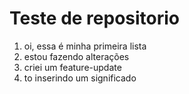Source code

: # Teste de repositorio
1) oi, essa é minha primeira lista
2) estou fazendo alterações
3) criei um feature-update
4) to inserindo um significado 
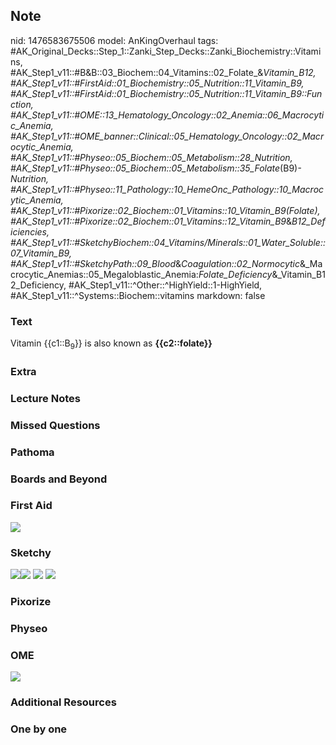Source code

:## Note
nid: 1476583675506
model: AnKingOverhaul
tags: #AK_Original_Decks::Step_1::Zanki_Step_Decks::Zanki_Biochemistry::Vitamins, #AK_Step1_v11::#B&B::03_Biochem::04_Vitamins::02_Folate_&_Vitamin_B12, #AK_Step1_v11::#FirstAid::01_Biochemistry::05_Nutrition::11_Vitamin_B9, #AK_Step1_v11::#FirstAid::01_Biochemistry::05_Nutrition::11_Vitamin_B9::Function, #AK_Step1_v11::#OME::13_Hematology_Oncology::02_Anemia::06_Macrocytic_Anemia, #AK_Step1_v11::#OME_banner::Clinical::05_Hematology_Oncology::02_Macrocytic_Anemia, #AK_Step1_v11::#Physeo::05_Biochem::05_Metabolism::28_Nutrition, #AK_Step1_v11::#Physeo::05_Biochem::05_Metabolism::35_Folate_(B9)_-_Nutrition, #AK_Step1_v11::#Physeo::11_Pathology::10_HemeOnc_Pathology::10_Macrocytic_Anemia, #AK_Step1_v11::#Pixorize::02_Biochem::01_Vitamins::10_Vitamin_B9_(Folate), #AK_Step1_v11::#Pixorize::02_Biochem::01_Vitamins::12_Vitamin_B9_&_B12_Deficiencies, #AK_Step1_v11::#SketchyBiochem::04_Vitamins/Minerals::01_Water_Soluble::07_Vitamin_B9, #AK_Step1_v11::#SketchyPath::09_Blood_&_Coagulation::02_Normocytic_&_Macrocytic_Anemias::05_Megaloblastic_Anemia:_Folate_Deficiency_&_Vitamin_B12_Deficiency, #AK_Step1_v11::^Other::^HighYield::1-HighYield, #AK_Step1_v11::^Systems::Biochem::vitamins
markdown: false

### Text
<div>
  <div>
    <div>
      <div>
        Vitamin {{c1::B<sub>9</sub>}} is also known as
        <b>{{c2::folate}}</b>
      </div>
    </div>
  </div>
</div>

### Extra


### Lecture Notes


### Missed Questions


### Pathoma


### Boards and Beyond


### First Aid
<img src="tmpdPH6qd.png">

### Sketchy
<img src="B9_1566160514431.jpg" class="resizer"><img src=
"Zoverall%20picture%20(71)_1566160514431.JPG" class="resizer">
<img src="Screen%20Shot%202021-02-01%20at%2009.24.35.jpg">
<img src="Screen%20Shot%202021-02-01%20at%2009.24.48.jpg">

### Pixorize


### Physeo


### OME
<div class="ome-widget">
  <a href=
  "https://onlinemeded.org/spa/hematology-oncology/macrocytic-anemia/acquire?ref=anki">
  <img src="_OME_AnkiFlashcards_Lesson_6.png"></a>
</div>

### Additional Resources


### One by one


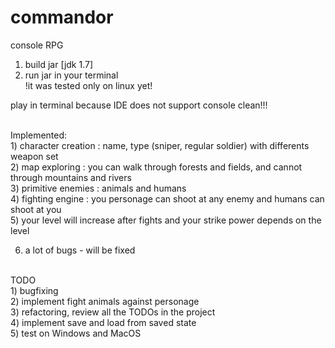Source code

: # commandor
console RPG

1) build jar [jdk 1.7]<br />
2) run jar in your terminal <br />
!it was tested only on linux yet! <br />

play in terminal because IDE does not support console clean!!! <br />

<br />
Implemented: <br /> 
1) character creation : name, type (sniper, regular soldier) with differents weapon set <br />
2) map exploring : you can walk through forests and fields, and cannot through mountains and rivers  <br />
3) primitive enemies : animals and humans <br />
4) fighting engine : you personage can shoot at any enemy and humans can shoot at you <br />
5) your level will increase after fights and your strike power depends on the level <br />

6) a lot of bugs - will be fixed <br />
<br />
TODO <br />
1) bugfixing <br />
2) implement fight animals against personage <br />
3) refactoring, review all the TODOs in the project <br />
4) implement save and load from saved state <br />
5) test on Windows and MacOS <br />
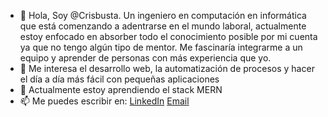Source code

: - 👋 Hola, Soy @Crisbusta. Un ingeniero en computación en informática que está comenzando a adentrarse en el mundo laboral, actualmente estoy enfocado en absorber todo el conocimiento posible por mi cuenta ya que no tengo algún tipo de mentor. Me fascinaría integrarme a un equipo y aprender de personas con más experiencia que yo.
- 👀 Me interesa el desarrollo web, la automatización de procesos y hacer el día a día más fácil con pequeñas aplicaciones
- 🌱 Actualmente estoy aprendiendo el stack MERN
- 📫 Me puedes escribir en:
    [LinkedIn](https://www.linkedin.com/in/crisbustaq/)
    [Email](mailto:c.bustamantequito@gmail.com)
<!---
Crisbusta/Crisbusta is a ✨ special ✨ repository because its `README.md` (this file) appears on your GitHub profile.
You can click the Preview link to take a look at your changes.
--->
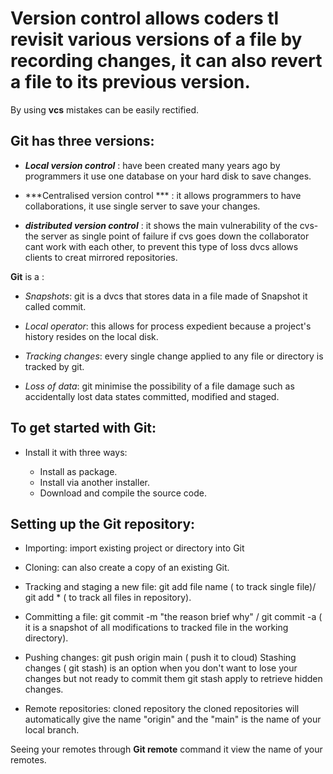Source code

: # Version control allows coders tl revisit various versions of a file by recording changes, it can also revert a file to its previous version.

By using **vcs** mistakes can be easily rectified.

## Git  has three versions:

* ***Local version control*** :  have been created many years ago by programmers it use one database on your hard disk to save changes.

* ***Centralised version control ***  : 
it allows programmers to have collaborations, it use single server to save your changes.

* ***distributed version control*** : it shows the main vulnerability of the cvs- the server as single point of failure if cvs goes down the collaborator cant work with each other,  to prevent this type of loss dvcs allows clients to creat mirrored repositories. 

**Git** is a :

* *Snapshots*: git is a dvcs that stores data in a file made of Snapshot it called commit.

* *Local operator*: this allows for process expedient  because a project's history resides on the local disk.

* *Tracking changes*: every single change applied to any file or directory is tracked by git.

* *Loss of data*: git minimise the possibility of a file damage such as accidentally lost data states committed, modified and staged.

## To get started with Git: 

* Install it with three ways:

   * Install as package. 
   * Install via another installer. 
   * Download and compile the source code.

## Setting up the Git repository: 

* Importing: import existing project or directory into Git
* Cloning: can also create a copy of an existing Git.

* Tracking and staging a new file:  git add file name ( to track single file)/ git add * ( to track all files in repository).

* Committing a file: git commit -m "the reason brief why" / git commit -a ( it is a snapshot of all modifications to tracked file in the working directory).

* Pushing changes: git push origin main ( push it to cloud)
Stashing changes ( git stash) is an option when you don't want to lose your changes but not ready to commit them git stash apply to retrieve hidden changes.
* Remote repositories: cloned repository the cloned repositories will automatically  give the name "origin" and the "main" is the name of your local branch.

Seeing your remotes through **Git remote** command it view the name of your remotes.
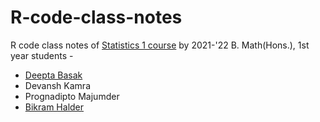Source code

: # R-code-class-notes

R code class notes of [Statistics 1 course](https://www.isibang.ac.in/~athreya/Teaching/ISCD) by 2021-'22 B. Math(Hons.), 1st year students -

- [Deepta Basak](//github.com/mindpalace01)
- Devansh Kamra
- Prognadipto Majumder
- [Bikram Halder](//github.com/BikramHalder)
+ + + + +
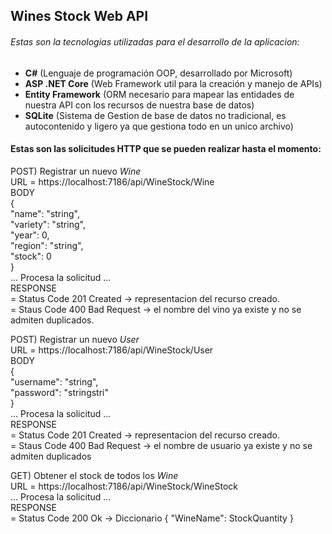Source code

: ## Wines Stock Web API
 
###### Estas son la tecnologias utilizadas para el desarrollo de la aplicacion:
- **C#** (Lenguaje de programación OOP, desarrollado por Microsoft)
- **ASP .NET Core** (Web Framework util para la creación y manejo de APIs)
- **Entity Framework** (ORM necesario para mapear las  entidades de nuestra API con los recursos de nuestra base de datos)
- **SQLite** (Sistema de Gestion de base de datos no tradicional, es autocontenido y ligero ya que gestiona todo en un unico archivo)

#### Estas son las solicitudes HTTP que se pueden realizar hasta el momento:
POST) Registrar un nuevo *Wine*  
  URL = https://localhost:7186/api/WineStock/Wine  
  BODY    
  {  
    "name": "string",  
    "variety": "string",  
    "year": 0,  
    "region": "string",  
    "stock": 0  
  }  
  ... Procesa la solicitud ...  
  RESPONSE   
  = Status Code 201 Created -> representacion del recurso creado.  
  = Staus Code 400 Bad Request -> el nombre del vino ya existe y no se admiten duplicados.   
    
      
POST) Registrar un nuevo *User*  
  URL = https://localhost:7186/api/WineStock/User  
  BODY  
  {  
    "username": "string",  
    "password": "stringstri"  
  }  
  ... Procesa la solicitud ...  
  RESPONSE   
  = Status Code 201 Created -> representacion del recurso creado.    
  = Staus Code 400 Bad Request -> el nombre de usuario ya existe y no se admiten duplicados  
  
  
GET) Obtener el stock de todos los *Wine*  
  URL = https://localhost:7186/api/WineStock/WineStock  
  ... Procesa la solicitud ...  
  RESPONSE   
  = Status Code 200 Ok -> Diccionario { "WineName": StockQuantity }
+ + + + +
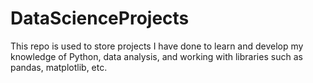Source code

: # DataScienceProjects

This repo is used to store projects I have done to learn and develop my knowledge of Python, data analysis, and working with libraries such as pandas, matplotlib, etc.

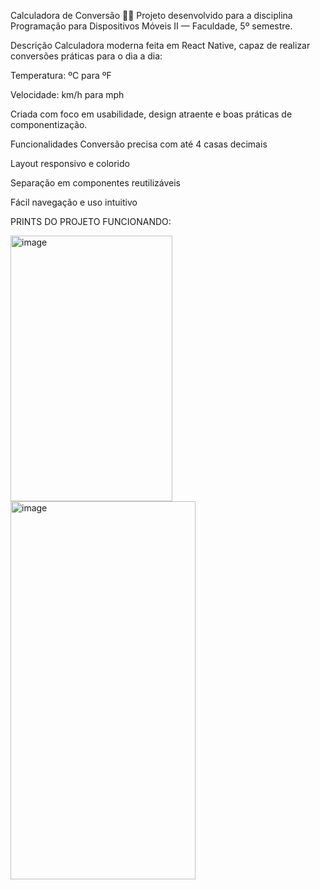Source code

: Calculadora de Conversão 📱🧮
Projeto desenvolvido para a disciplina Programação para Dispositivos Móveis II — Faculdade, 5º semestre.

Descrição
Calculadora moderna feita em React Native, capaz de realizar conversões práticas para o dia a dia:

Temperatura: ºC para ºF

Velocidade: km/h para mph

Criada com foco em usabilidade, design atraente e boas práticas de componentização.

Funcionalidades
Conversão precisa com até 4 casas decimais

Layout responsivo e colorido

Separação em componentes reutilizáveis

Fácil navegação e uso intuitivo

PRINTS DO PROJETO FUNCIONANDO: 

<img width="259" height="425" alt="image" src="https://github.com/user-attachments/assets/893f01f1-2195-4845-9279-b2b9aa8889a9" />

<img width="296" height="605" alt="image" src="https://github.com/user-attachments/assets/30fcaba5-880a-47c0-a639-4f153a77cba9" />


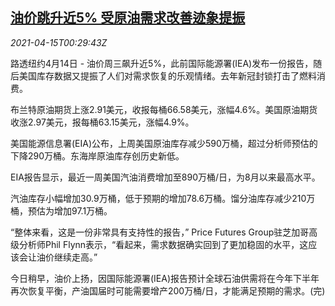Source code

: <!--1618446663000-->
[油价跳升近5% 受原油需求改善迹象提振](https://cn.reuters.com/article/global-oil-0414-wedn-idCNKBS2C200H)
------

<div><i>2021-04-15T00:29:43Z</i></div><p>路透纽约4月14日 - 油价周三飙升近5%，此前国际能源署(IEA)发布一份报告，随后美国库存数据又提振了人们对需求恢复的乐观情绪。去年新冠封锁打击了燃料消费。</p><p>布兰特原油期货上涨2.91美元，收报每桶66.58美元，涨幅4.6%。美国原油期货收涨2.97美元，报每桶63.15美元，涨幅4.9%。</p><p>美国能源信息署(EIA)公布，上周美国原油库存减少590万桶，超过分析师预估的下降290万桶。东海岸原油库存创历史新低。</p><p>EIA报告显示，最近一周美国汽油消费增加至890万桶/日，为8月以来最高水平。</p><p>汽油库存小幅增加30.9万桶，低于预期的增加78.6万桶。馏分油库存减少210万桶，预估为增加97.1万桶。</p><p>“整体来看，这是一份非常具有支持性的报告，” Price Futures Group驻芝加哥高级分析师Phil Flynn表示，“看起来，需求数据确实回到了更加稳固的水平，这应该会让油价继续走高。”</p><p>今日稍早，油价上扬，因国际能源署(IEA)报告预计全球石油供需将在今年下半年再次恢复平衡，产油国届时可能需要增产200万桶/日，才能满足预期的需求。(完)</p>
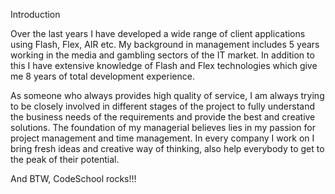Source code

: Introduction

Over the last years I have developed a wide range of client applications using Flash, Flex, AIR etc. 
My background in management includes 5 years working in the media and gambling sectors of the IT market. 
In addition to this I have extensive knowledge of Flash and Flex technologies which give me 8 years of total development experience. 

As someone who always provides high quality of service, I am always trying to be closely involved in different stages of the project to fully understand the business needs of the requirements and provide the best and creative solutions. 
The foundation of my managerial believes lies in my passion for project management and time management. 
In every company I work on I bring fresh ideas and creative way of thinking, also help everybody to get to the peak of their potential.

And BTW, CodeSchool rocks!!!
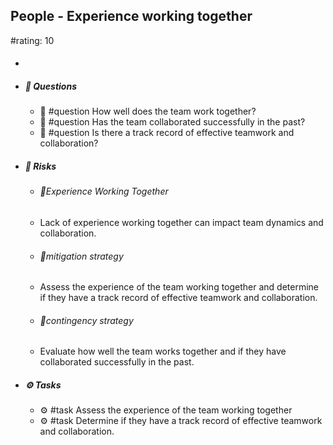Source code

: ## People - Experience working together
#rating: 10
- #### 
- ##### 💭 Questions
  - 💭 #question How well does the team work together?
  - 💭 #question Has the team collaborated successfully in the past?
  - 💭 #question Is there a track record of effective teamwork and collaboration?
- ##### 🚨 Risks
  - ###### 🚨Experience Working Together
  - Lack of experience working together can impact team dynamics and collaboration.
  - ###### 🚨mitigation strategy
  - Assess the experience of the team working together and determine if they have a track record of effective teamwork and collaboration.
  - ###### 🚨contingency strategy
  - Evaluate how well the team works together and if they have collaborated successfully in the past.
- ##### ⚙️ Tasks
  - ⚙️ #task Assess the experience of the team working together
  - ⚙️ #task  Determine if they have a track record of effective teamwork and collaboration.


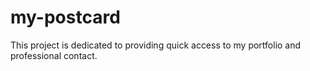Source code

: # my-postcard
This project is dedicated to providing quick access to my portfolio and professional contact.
+ + + + +
▸ BRIEF:
Your answer should be the lines of the listing above between the line holding "its previous version." and the line holding "it called commit.", inclusive, restated word for word and alone.

▸ OUTPUT FOR THIS TASK:
: # Version control allows coders tl revisit various versions of a file by recording changes, it can also revert a file to its previous version.

By using **vcs** mistakes can be easily rectified.

## Git  has three versions:

* ***Local version control*** :  have been created many years ago by programmers it use one database on your hard disk to save changes.

* ***Centralised version control ***  : 
it allows programmers to have collaborations, it use single server to save your changes.

* ***distributed version control*** : it shows the main vulnerability of the cvs- the server as single point of failure if cvs goes down the collaborator cant work with each other,  to prevent this type of loss dvcs allows clients to creat mirrored repositories. 

**Git** is a :

* *Snapshots*: git is a dvcs that stores data in a file made of Snapshot it called commit.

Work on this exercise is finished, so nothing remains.